DATASET EXTRACT:
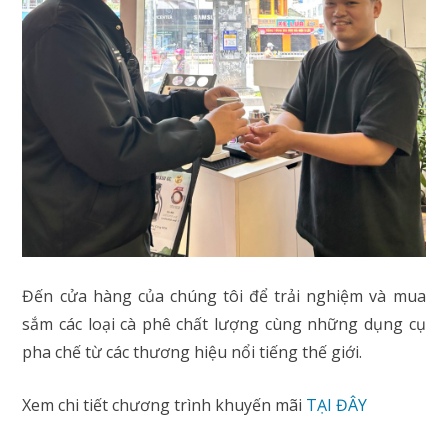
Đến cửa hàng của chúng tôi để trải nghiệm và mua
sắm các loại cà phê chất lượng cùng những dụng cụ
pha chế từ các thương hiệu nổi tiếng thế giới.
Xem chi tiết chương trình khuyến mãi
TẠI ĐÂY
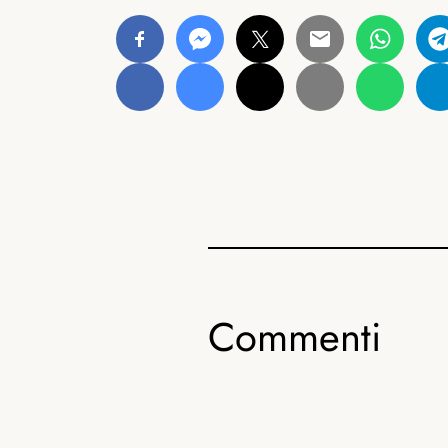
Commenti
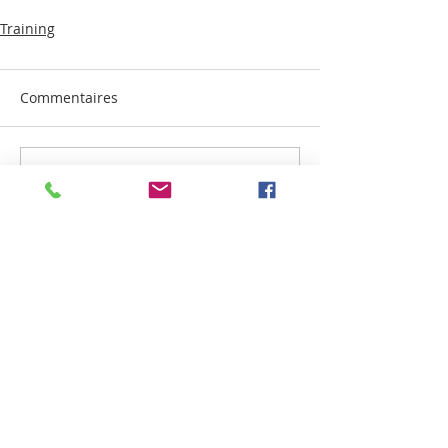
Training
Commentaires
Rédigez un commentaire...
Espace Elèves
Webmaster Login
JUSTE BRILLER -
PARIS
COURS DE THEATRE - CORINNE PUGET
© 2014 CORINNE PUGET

---

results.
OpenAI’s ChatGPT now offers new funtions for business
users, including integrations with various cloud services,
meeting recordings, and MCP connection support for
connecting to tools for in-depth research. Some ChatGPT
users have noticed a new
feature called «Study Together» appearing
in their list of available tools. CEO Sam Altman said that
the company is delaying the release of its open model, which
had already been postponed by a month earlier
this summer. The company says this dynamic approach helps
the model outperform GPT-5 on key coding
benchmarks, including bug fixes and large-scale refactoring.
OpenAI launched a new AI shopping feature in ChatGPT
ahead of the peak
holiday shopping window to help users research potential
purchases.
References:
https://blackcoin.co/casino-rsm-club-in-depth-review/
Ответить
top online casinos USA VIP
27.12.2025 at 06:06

EXERCISE REQUIREMENTS:
Reproduce the material above from the line with "Đến cửa hàng" up to and including the line with "2014 CORINNE PUGET", and leave the pictures out.

RESULT OF THIS TASK:
Đến cửa hàng của chúng tôi để trải nghiệm và mua
sắm các loại cà phê chất lượng cùng những dụng cụ
pha chế từ các thương hiệu nổi tiếng thế giới.
Xem chi tiết chương trình khuyến mãi
TẠI ĐÂY
Commenti
Training
Commentaires
Rédigez un commentaire...
Espace Elèves
Webmaster Login
JUSTE BRILLER -
PARIS
COURS DE THEATRE - CORINNE PUGET
© 2014 CORINNE PUGET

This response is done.